While there are many green party lists in Tel Aviv, Tal emphasized that this one is unique in the way its members are relying on environmental expertise and taking a proactive approach to the issues.

One particular goal of the new movement will be making 70 percent of the city’s transportation occur by bike, public transportation and foot by the year 2017, with fast public transportation options available seven days a week, Tal explained.

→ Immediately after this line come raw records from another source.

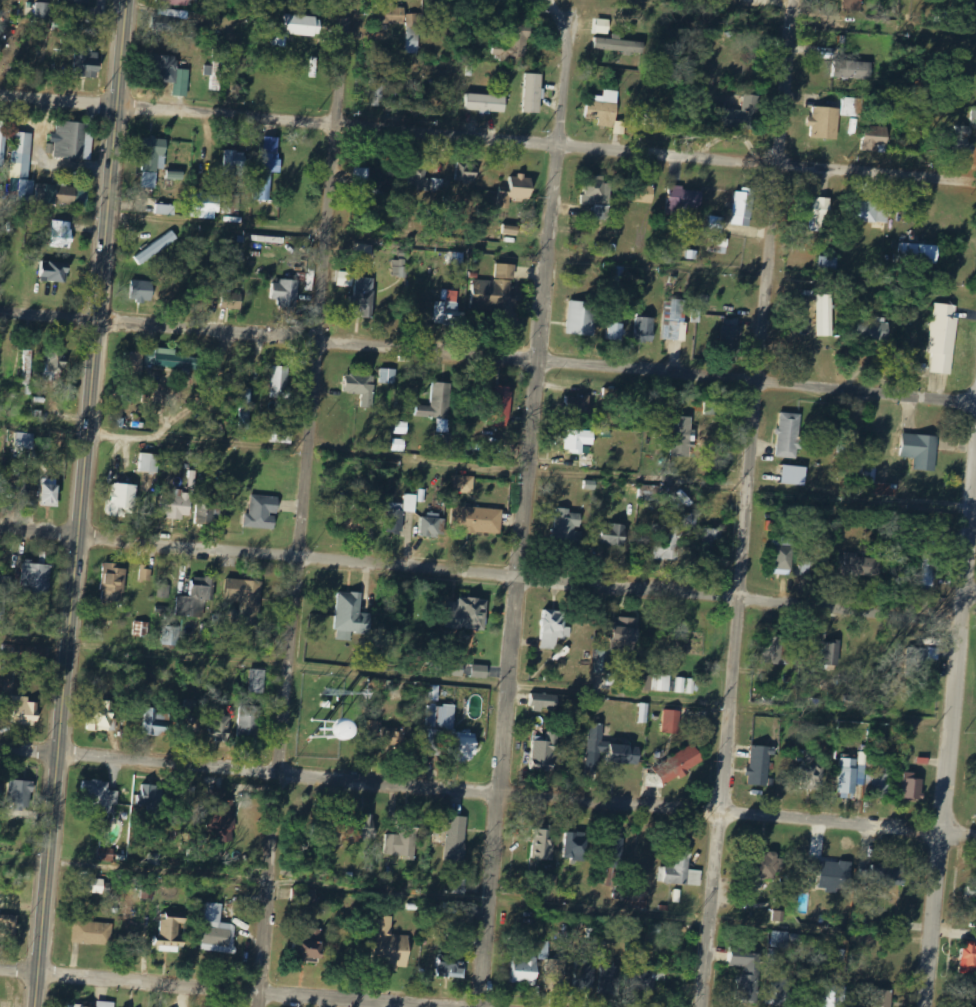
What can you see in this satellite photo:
building: (75, 3)
building: (175, 3)
building: (853, 6)
building: (44, 11)
building: (166, 20)
building: (303, 26)
building: (413, 39)
building: (618, 46)
road: (120, 52)
building: (88, 64)
building: (852, 70)
building: (217, 71)
building: (171, 74)
building: (376, 90)
building: (534, 94)
building: (487, 104)
building: (853, 108)
building: (606, 111)
building: (744, 115)
building: (973, 118)
building: (825, 124)
building: (2, 138)
building: (876, 139)
building: (72, 141)
road: (487, 147)
building: (21, 155)
building: (154, 161)
building: (234, 164)
building: (267, 168)
building: (466, 174)
building: (372, 179)
building: (424, 181)
building: (516, 191)
building: (33, 192)
building: (643, 194)
building: (73, 197)
building: (599, 198)
building: (682, 200)
building: (232, 204)
building: (207, 207)
building: (743, 209)
building: (167, 210)
building: (869, 212)
building: (815, 213)
building: (715, 223)
building: (510, 231)
building: (63, 235)
building: (719, 246)
building: (156, 248)
building: (364, 252)
building: (919, 254)
building: (400, 269)
building: (55, 272)
building: (142, 291)
building: (504, 292)
building: (285, 294)
building: (364, 298)
building: (231, 301)
building: (448, 314)
building: (825, 316)
building: (582, 319)
building: (676, 322)
building: (644, 330)
building: (876, 330)
building: (731, 332)
building: (616, 333)
building: (943, 337)
building: (170, 360)
road: (487, 360)
building: (135, 362)
building: (53, 363)
building: (27, 367)
building: (388, 376)
building: (281, 383)
building: (360, 389)
building: (438, 403)
building: (577, 406)
building: (502, 407)
building: (245, 413)
building: (282, 436)
building: (683, 437)
building: (789, 437)
building: (580, 441)
building: (25, 442)
building: (440, 444)
building: (398, 445)
building: (921, 452)
building: (151, 464)
building: (795, 476)
building: (465, 485)
building: (882, 490)
building: (50, 495)
building: (123, 501)
road: (523, 502)
road: (309, 503)
road: (746, 503)
building: (177, 505)
building: (263, 513)
building: (205, 514)
building: (401, 514)
building: (352, 517)
building: (477, 520)
building: (567, 526)
building: (434, 527)
building: (615, 535)
building: (673, 538)
building: (711, 540)
building: (784, 554)
road: (75, 555)
building: (856, 565)
building: (145, 575)
road: (480, 575)
building: (37, 580)
building: (5, 582)
building: (113, 583)
building: (195, 598)
building: (244, 598)
road: (969, 614)
building: (467, 615)
building: (351, 617)
building: (140, 629)
building: (554, 629)
building: (626, 636)
building: (171, 637)
building: (773, 651)
building: (831, 653)
building: (930, 653)
building: (258, 681)
building: (652, 683)
building: (684, 685)
building: (537, 703)
building: (24, 711)
building: (641, 713)
building: (192, 716)
building: (103, 717)
building: (250, 722)
building: (669, 722)
building: (155, 723)
building: (220, 725)
building: (351, 731)
building: (593, 734)
building: (448, 736)
building: (394, 737)
road: (950, 745)
building: (540, 754)
building: (618, 754)
building: (673, 766)
building: (757, 767)
building: (809, 770)
building: (845, 778)
building: (872, 785)
building: (909, 788)
road: (488, 793)
building: (20, 794)
building: (101, 796)
building: (150, 798)
building: (222, 817)
building: (364, 827)
building: (456, 839)
building: (543, 843)
building: (402, 844)
building: (569, 846)
building: (612, 850)
building: (761, 866)
building: (679, 868)
building: (825, 873)
building: (883, 874)
building: (90, 883)
building: (309, 896)
building: (640, 900)
building: (972, 900)
building: (448, 909)
building: (777, 917)
building: (8, 925)
building: (172, 928)
building: (218, 931)
building: (91, 933)
building: (780, 940)
building: (796, 941)
building: (390, 945)
building: (312, 946)
building: (966, 959)
building: (449, 968)
building: (527, 971)
building: (558, 973)
building: (584, 974)
building: (746, 974)
building: (611, 980)
building: (647, 981)
road: (202, 991)
building: (781, 993)
building: (969, 997)
building: (879, 998)
building: (830, 1003)
building: (98, 1004)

In addition, Lediansky and his team are advocating adding 100 km. in additional bike paths and closing 10% of the city’s streets to traffic – mimicking many European urban designs.

Another focus will be on encouraging green building throughout the city, as well as maintaianing what remains of the nature there, Tal said.

Every resident should be within five minutes walking distance of a green area by the year 2020, and the city should have 100,000 trees by two years prior, according to the movement’s goals.

Lediansky and his colleagues also aim to achieve a reduction of trash heading to landfills by 50% over the next five years and introduce much more separation of waste at source in private homes, Tal said.

“Tel Aviv, despite modest progress in many areas, has not yet emerged as an innovative leader environmentally and as an impressive green city,” Tal told The Jerusalem Post. “Our aspiration is that in the same way as Tel Aviv is a world leader in culture and tolerance to the gay community, we would like to see a city that is ambitious in its environmental vision.”

For this reason, the movement worked to bring in the team of environmental experts and generated a “pragmatic environmental platform that includes clear quantifiable measurable objectives that will allow us to chart our progress as we move forward,” Tal added.

While his current Let Live Party has only two spots in the city council, Lediansky told the Post that he expects to have six seats with the new list. In establishing the movement, he said he hopes to bring about change in areas that have been neglected for the past 15 years.

“We joined together six months ago to establish this new Green Transformation movement, with the understanding that today in Tel Aviv there is a political and professional vacuum in everything that is related to creation of green standards in the city,” he said.